Eugénio de Andrade, nascido a 19 de Janeiro de 1923 na Póvoa de Atalaia, aldeia ao Sul da Gardunha, agradeceu à terra que o viu crescer: «Devo ao céu camponês da minha infância esse princípio de paixão que me leva a procurar nas palavras o rumor do mundo».
Anabela começou a descobrir «a terra, a água, o sol, o vento» de Eugénio há apenas seis anos, depois de uma vida dedicada aos filhos e à farmácia. Ainda se deslumbra. «Eugénio de Andrade usa palavras simples, mas carregadas de significado e sentimento».
O município do Fundão devolveu ao menino José Fontinhas, nome com que nasceu, o amor dedicado, e criou na antiga escola primária da aldeia a Casa da Poesia Eugénio de Andrade. O poema “Mulheres de Preto”, acompanhado por uma foto de idosas da Póvoa, detém o olhar.
No lado Norte da Gardunha, a estrada começa a serpentear até Janeiro de Cima, no extremo Noroeste do concelho que pega com Oleiros. O granito dá lugar ao xisto. Por baixo dos pinheiros, a terra cobre-se de laranjas e vermelhos, os tons da argila e do xisto. Ao longe, outra serra, a do Açor.
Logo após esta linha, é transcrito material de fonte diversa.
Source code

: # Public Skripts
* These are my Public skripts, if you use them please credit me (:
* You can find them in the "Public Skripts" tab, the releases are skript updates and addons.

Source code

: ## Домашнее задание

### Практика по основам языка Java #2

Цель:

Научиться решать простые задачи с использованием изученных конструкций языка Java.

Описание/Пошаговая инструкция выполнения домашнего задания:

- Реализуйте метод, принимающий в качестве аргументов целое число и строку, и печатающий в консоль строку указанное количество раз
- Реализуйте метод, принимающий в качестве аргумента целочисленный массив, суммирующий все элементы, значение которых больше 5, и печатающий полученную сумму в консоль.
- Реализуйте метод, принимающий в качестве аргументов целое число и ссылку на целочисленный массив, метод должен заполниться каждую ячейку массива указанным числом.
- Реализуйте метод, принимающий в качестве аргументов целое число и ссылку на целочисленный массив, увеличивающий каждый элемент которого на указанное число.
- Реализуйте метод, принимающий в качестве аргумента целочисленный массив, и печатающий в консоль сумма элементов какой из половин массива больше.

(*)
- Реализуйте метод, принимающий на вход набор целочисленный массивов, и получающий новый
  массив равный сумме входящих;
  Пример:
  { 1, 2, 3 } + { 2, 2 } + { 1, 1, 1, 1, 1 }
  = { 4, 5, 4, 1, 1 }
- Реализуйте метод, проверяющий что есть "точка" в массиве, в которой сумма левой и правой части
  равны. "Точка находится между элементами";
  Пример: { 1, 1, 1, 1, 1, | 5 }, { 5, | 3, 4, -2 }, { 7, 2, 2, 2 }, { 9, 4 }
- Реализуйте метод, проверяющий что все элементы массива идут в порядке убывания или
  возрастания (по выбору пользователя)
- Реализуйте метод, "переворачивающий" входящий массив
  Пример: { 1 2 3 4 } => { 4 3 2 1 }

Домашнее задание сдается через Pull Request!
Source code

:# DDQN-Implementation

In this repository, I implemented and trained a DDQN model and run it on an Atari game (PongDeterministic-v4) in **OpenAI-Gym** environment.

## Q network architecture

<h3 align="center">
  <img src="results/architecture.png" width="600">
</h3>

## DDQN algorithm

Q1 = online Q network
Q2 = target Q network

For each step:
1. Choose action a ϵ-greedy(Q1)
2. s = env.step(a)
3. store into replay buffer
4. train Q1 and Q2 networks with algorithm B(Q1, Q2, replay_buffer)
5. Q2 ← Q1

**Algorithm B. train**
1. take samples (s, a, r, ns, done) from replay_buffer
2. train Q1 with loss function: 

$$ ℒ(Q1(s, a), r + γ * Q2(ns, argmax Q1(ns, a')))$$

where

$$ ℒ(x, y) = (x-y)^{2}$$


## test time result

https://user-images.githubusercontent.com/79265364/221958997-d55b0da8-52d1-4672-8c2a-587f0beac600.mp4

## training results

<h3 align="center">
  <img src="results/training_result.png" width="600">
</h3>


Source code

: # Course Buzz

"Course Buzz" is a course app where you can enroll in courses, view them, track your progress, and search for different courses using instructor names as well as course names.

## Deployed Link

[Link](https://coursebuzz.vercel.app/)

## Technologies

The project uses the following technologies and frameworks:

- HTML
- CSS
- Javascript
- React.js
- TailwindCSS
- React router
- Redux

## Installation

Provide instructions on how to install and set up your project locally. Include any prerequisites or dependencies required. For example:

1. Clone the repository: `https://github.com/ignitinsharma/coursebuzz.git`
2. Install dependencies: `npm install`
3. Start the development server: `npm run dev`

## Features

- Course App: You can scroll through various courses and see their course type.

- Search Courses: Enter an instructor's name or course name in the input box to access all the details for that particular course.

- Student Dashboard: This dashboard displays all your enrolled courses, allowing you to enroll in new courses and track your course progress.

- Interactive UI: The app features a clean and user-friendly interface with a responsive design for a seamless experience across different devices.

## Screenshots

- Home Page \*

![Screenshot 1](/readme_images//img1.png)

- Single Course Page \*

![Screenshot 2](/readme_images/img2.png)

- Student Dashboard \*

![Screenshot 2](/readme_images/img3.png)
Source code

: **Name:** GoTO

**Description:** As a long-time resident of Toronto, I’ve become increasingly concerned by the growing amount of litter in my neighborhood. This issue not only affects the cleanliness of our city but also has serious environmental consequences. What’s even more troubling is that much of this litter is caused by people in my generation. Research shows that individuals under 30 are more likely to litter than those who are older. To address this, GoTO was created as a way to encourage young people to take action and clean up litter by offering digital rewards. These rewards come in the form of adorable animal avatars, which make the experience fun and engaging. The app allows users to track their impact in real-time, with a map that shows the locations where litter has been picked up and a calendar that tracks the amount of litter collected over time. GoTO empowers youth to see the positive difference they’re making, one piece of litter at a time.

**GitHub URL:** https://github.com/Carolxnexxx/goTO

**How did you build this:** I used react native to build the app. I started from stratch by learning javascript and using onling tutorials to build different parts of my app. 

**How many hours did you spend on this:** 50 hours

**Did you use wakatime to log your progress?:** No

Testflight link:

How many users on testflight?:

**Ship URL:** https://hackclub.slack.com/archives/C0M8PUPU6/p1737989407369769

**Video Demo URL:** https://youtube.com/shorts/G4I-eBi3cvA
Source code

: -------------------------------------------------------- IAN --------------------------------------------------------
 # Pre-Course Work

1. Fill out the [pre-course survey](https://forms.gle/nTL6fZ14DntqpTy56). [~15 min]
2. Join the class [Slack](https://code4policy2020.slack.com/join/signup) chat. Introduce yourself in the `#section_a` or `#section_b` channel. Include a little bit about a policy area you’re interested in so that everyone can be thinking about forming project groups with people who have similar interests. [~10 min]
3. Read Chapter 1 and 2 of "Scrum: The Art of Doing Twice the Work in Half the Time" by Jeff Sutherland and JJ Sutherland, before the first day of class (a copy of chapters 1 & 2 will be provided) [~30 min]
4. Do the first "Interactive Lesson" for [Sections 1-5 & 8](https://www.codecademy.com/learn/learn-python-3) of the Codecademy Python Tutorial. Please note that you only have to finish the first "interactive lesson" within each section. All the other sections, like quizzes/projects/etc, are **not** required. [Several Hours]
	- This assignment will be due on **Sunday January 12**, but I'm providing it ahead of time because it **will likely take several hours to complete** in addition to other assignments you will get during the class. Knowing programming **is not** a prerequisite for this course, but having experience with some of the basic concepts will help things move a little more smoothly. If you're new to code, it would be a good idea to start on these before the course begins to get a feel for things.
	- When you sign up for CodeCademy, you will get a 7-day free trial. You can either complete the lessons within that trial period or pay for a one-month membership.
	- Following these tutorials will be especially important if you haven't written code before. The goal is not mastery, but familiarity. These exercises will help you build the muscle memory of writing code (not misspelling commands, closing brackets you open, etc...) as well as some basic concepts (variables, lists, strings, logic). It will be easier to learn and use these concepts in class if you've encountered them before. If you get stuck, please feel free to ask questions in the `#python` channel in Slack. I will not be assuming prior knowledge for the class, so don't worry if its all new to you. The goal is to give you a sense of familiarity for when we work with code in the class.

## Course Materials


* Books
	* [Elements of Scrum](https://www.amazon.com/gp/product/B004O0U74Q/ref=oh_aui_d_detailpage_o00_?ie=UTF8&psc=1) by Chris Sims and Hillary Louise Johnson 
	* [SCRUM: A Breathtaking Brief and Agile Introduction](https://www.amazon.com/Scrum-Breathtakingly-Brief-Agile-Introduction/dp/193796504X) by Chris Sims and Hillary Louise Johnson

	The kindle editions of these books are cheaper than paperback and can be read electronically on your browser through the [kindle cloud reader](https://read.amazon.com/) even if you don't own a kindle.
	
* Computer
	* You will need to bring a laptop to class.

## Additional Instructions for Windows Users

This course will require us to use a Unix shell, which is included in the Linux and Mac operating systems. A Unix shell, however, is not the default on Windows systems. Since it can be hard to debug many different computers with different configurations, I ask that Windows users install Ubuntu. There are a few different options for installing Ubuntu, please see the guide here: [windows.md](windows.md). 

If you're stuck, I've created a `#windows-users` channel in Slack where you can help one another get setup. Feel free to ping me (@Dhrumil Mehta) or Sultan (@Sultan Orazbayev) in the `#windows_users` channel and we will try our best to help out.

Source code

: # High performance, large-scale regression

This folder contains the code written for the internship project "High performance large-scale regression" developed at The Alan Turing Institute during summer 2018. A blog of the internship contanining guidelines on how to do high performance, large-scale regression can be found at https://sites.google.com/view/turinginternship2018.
O rio Zêzere começa a acompanhar o percurso. Em nenhum outro ponto tem tantas curvas como aqui. «Gosto muito de Janeiro de Cima por causa do rio», diz Anabela, ao chegar à zona de descanso da aldeia, junto ao Zêzere. Pedra rolada do rio e xisto são as matérias-primas usadas nas casas de tons quentes. Apesar do frio, há pessoas a conversar nas ruas.
Filomena Latado, 62 primaveras contadas, tem os olhos pregados na televisão da mercearia de que é dona. Tem bom motivo: as duas filhas estão em directo no programa da manhã, a falar das tradições de Janeiro de Cima. «Tomaram conta da Casa das Tecedeiras há uns seis anos», conta a mãe, orgulhosa. «A Sónia começou a aprender a tecer tinha 15 anos. A Manuela ajuda-a na gestão», explica, enquanto procura a chave da Casa, onde se recria a tradição ancestral de tecer o linho.
Antes de partir à descoberta de outras tradições em aldeias próximas, provar a chanfana tradicional de carne de cabra velha no Fiado Restaurante é experiência obrigatória.
Na Casa do Bombo, em Lavacolhos, entra-se na banda e toca-se bombos
Em Lavacolhos, aldeia mais próxima do Fundão, o entusiasmo de Luís Fernandes é contagiante. O espaço museológico, conta o guia, recria a história dos membranofones, a família musical à qual pertencem os bombos. A escolha de Lavacolhos para a instalação da casa destes instrumentos de percussão não foi ao acaso: «Nesta zona, tocar bombo é uma tradição com mais de dois séculos, segundo Michel Giacometti» etnomusicólogo francês que dedicou a vida a estudar e registar a música tradicional portuguesa, explica Luís. «Ao tocar, o homem mostra do que é capaz. É uma expressão de virilidade».
Reza a memória popular que, durante as invasões francesas, estes instrumentos terão sido fundamentais para afugentar as tropas de Napoleão. «Contam que, quando ouviram o exército a chegar, os homens puseram-se a tocar bombos», diz Luís. O som a ecoar pelas serras terá assustado os invasores, que evitaram a zona. No século XXI, ainda «todos os homens da aldeia sabem tocar». O visitante também pode experimentar na Casa do Bombo.
A noite cai nas encostas da Gardunha. Sucedem-se os pontinhos de luz e cheira a lareira. Há muito mais a descobrir no Fundão. Anabela aconselha o regresso, com um sorriso. «Bem-haja», expressão de agradecimento repetida amiúde na Beira Interior, é perfeita para o momento. Fica o desejo de regressar.